» Data listing:
..............................

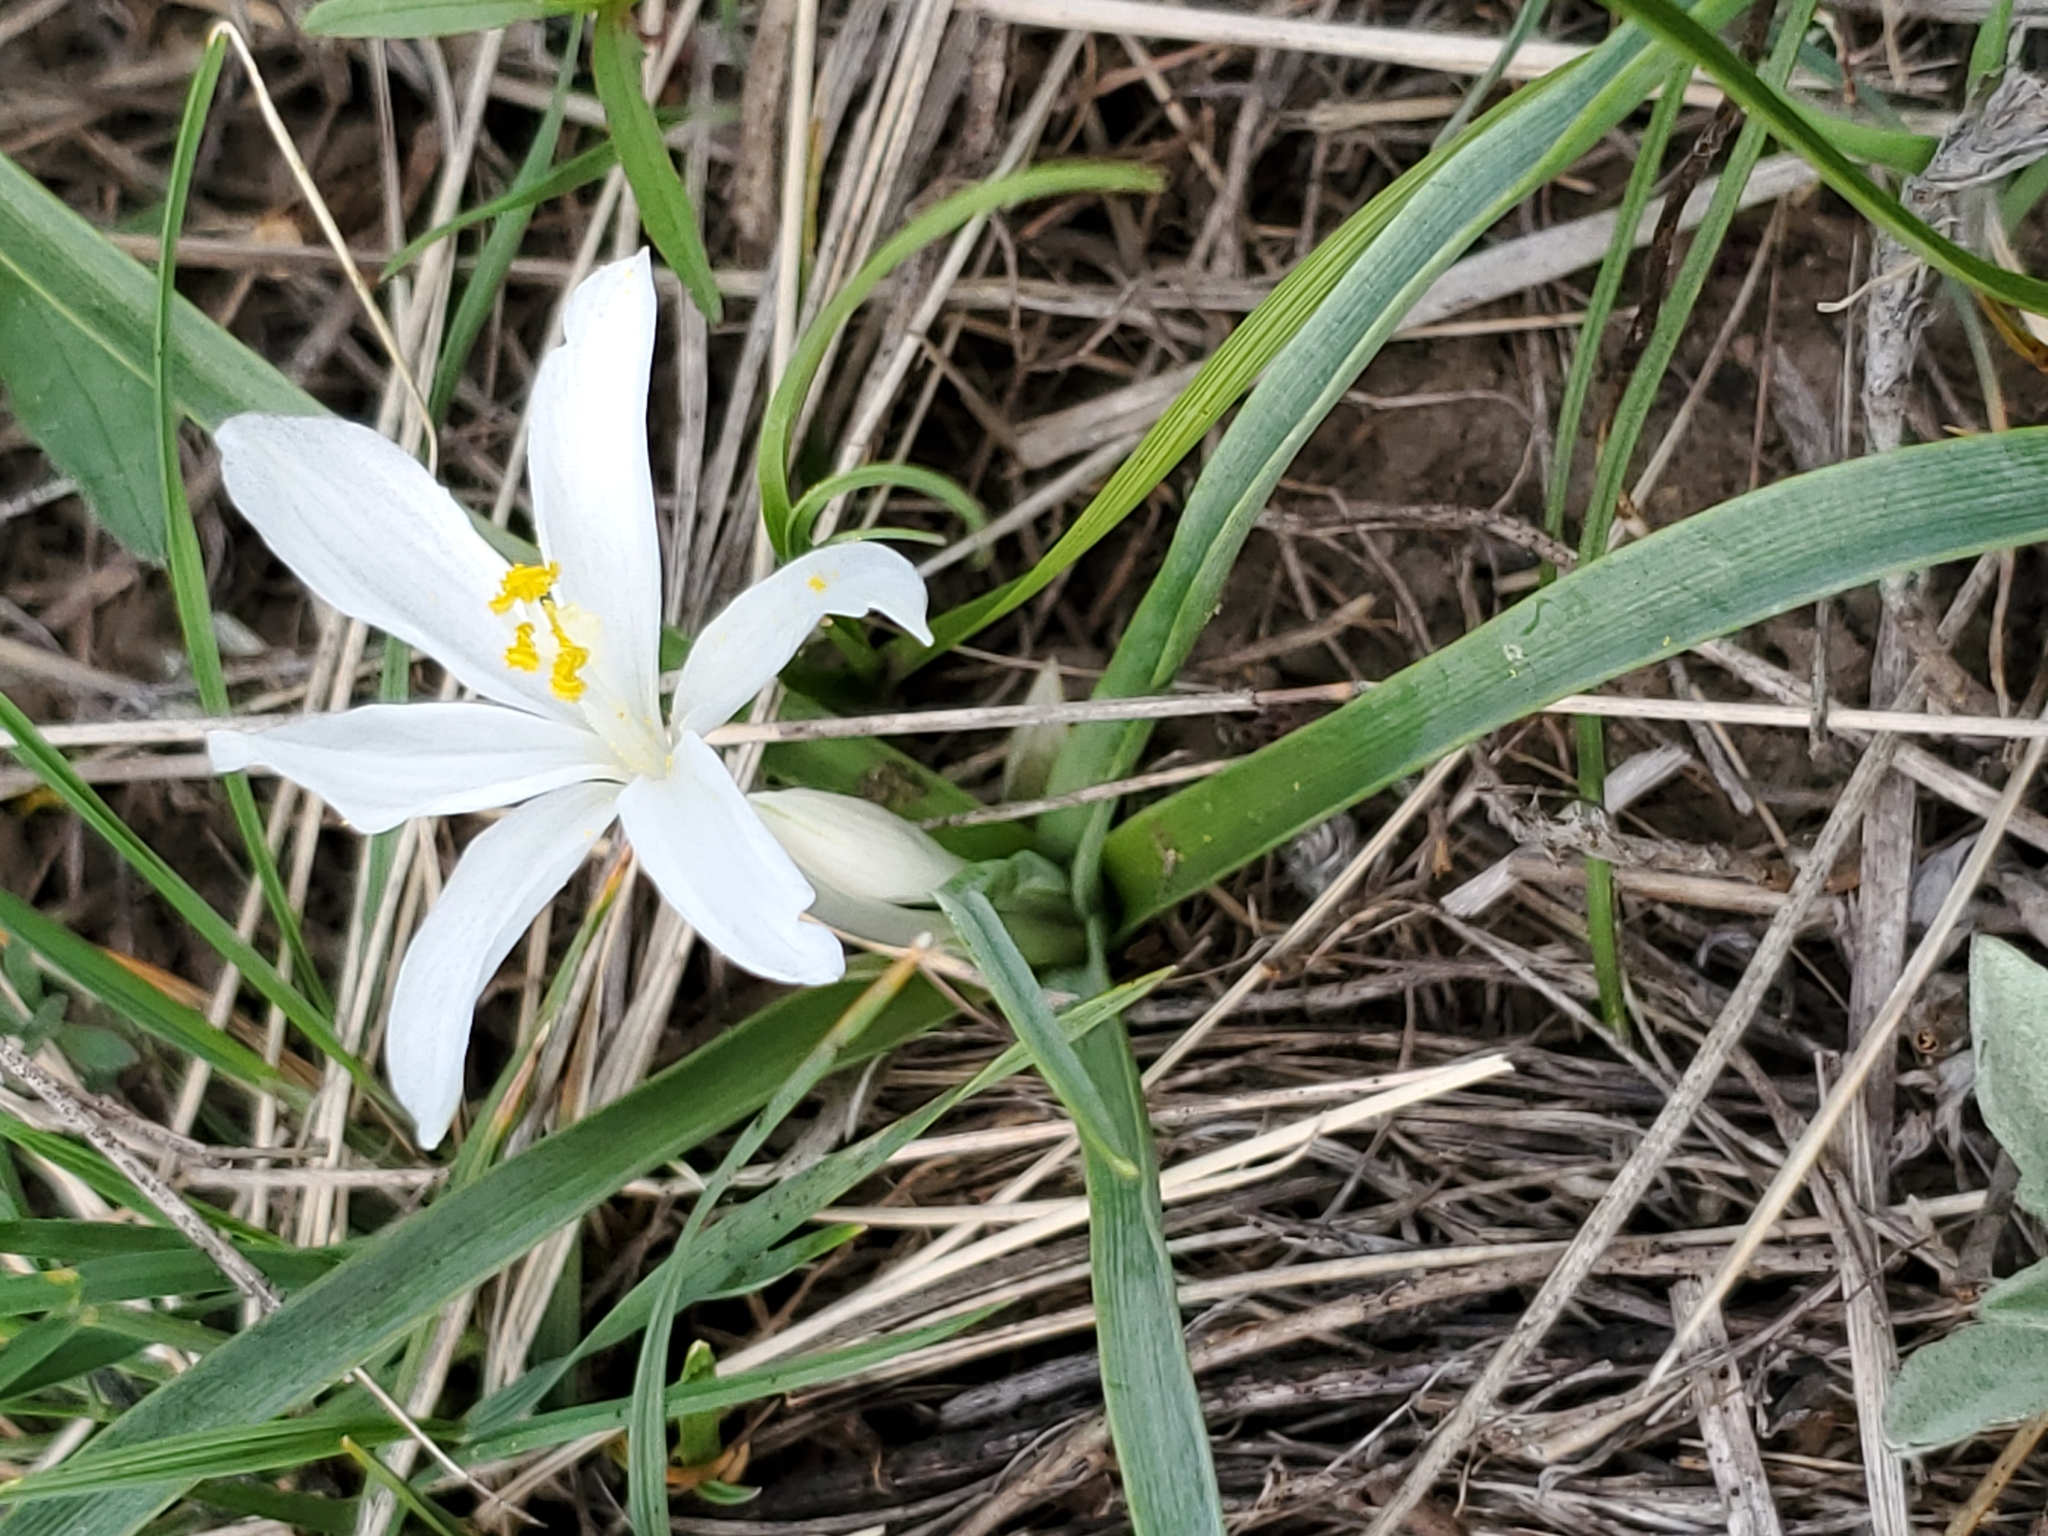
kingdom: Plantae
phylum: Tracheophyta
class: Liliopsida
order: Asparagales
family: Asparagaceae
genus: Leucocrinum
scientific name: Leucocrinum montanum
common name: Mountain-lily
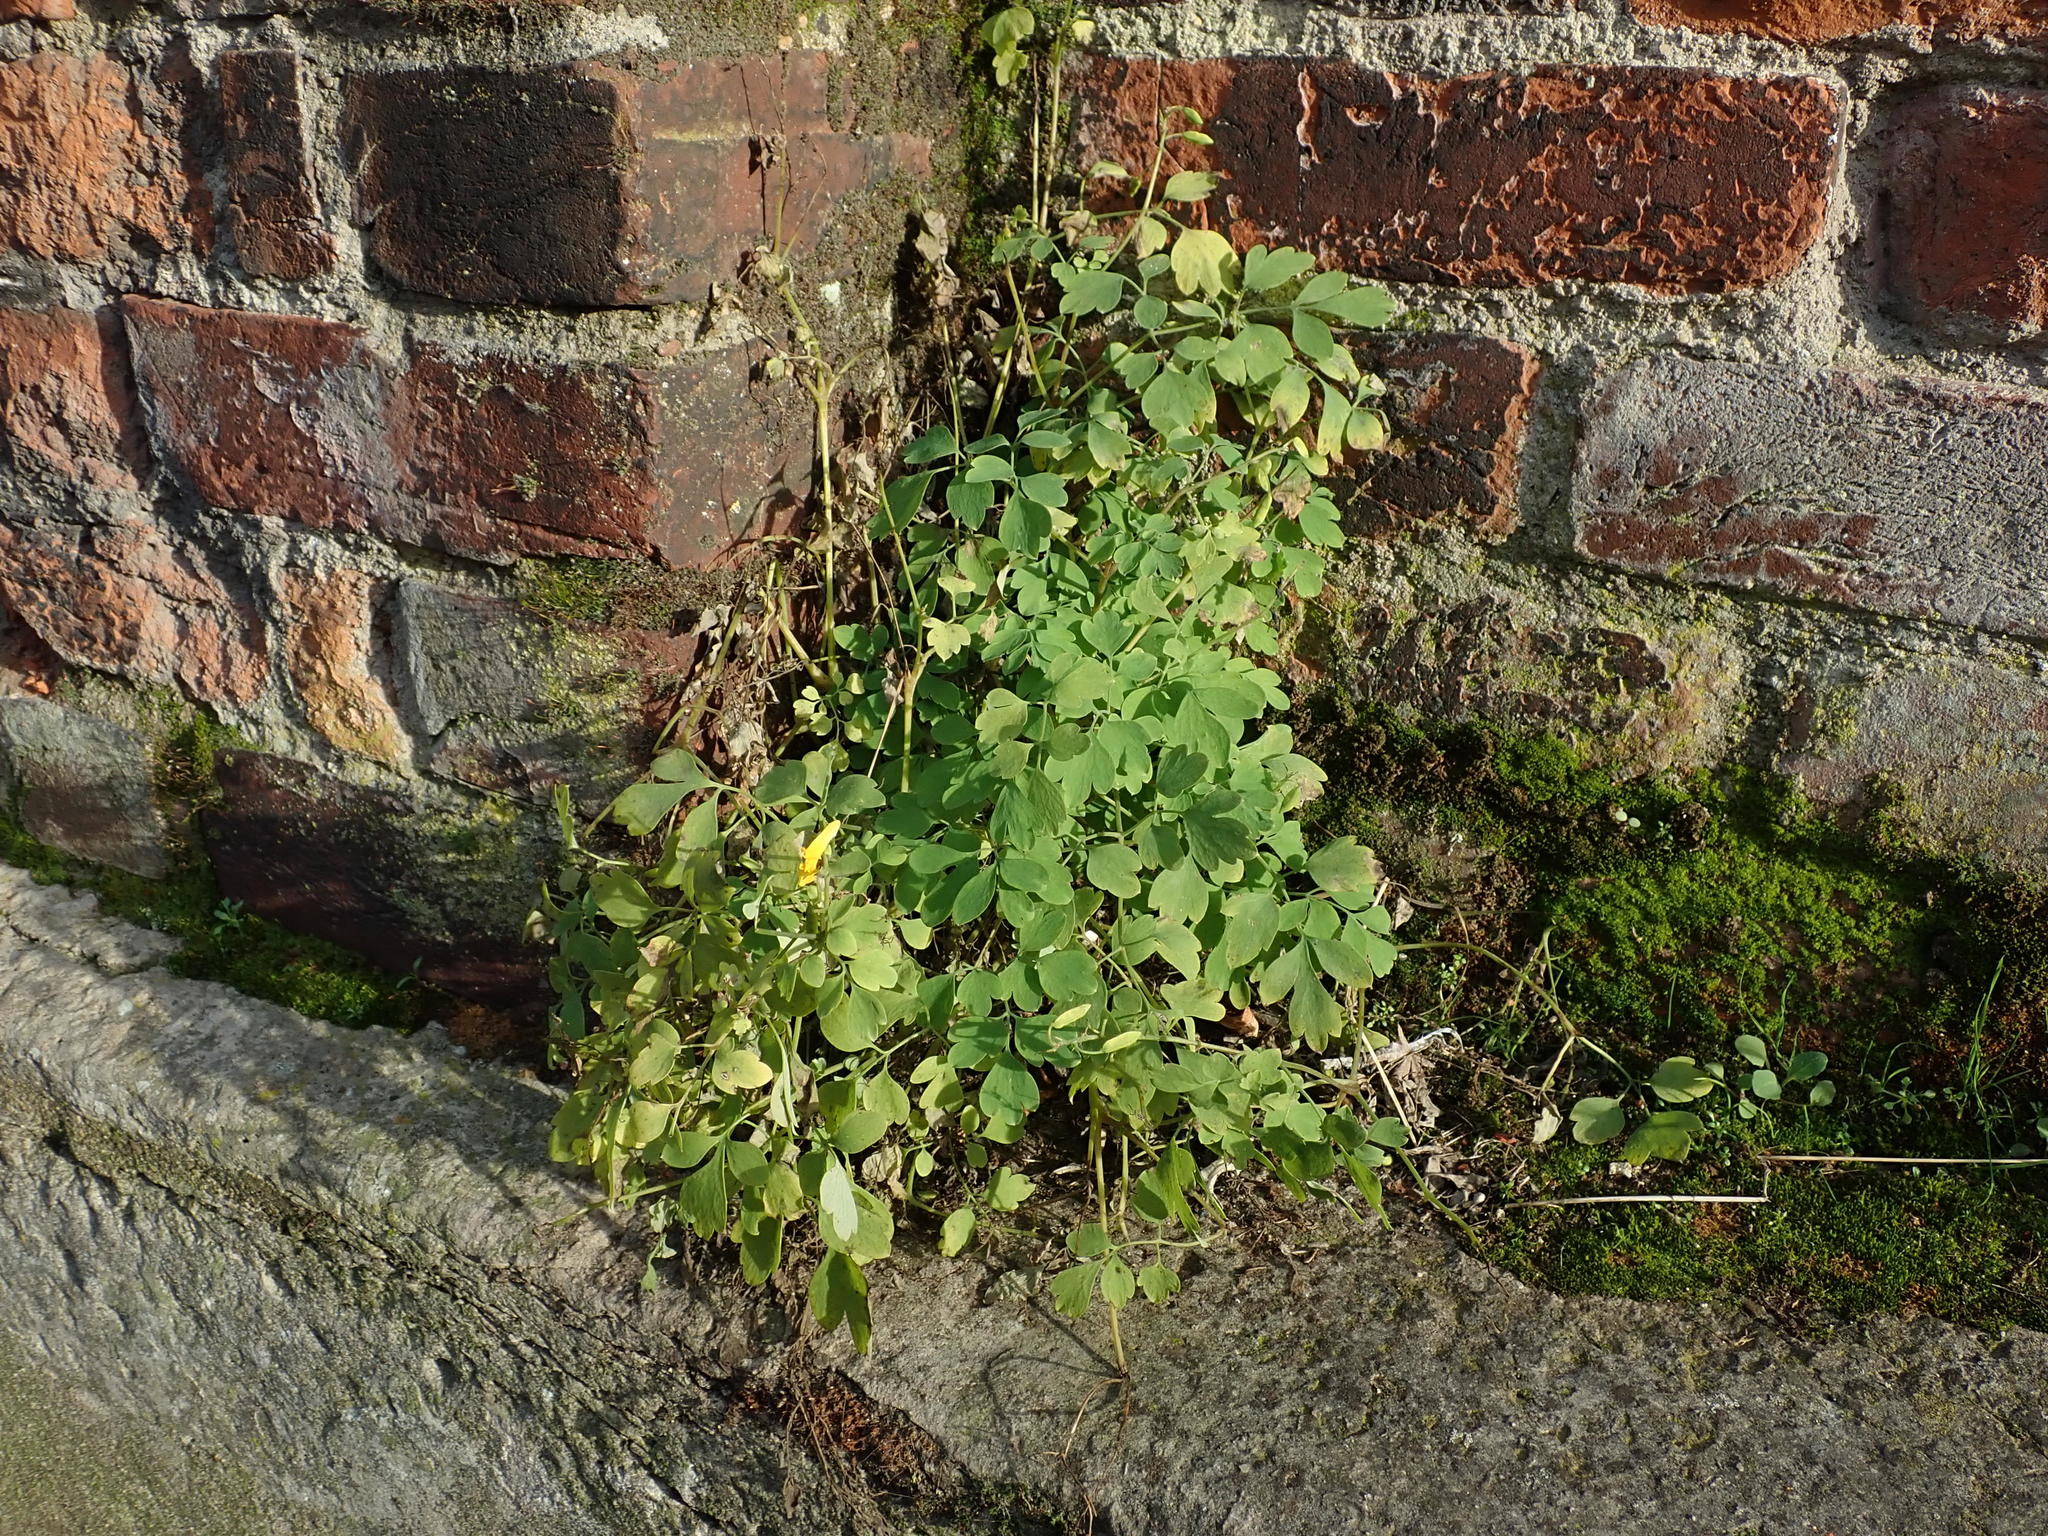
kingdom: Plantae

..............................

Reproduce every line of the material above word for word, omitting the pictures from your answer.

kingdom: Plantae
phylum: Tracheophyta
class: Liliopsida
order: Asparagales
family: Asparagaceae
genus: Leucocrinum
scientific name: Leucocrinum montanum
common name: Mountain-lily
kingdom: Plantae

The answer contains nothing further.